= Passage to read =
The thing is that during Soviet times it was almost pointless to come to this magazine without a recommendation.

– What was the point of opening the “Foreign Literature” magazine?

– It was opened, so that a closed country would have a “liberal display” – we had to pretend being democrats, just the same as all the others. Anyway, Chief Editor was constantly called on a carpet to the Central Committee of the Communist Party of the Soviet Union – the censorship was still working.  

Many issues were dull – for instance, it was absolutely pointless to buy April or November issues, as they were dedicated relevantly to Lenin’s birthday or anniversary of October Revolution.

As the magazine was designed as a liberal display, it was allowed to do many things that other thick magazines, including Tvardovskiy’s “New World”, were not. Translators often pulled the strings to be taken to that job. Many of them were marvelous professionals, but more often, they were accidental people. The same thing concerns the editorial board.


– There is such a belief nowadays, that fiction translator is a dying profession.

– I totally disagree. Indeed, the meaning of the profession has changed in a way. Back in Soviet times, the fiction translator’s profession was much more prestigious, as there were state orders. The system was working like this: an editor contacted a known translator, who would not let down, would do a good translation in time. The translator took the order, took a car or a train and left for his summer cottage to get to work. Author’s sheet (24 pages) would cost 300 rubles then, which is not a small amount. A professional with feeling, wit and punctuation could make two sheets in a month and to earn 600 rubles.

But I must repeat, I am telling about a tried and tester translator. A young specialist could be offered to translate a short sketch, a story. He could also work as a ghost writer. A novice professional, if he was good, could get an invitation to a prestigious Translation Seminar under the Writer’s Association, for instance.

– So, the aim could be reached in the end, even if there was a long way towards it.

– Rather yes than no. Today the situation is different. They still look for good translators, but as in most cases commercial publishing houses publish translations, they rather need speed, than quality. They are often speeding up the translators, even divide the text in parts for several translators. Today, it is almost impossible to earn a living by translating into Russian. But the translator, who does translations from Russian into some other language, earns much more.

– Anyway, what opportunities do you see for the translator’s profession in Russia?

= Apply what you read =
1. In the interview, edit the stretch starting at "As the magazine" and ending at "a dying profession.", writing it out again with "editorial board" replaced by "editorial staff".
2. For each statement, say yes or no to whether the interview agrees with it, and quote the words that decide it.
(a) An author's sheet was 24 pages long.
(b) Today's commercial publishing houses care more about quality than speed.
(c) Translating into Russian today pays more than translating from Russian.
3. According to the interview, what did a professional need in order to make two sheets in a month? List all of them.
Answer using only the interview.

= Provided records =
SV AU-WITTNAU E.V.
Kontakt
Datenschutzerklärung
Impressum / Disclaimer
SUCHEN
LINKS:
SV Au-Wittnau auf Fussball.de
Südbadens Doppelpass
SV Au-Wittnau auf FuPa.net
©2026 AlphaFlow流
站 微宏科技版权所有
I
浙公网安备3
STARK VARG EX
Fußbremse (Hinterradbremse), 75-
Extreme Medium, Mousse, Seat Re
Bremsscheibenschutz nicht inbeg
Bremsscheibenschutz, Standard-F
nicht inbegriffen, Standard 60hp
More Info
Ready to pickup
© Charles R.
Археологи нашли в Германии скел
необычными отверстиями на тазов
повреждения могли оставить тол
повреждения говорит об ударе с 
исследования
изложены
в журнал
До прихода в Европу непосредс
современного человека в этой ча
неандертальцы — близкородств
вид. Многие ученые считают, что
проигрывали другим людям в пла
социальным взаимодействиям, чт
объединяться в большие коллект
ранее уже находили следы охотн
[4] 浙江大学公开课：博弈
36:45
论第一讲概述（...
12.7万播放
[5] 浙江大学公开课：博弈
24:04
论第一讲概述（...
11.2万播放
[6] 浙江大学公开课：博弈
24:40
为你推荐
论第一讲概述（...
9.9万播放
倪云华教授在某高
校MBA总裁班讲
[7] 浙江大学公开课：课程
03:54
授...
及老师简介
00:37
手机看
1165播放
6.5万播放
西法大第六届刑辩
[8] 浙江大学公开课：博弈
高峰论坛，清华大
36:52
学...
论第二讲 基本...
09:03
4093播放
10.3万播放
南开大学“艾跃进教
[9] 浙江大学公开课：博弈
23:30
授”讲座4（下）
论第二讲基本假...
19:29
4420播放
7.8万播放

= Answers provided =
1.
As the magazine was designed as a liberal display, it was allowed to do many things that other thick magazines, including Tvardovskiy’s “New World”, were not. Translators often pulled the strings to be taken to that job. Many of them were marvelous professionals, but more often, they were accidental people. The same thing concerns the editorial staff.


– There is such a belief nowadays, that fiction translator is a dying profession.

2.
(a) Yes: "Author’s sheet (24 pages) would cost 300 rubles then"
(b) No: "they rather need speed, than quality"
(c) No: "But the translator, who does translations from Russian into some other language, earns much more."

3. Feeling, wit, punctuation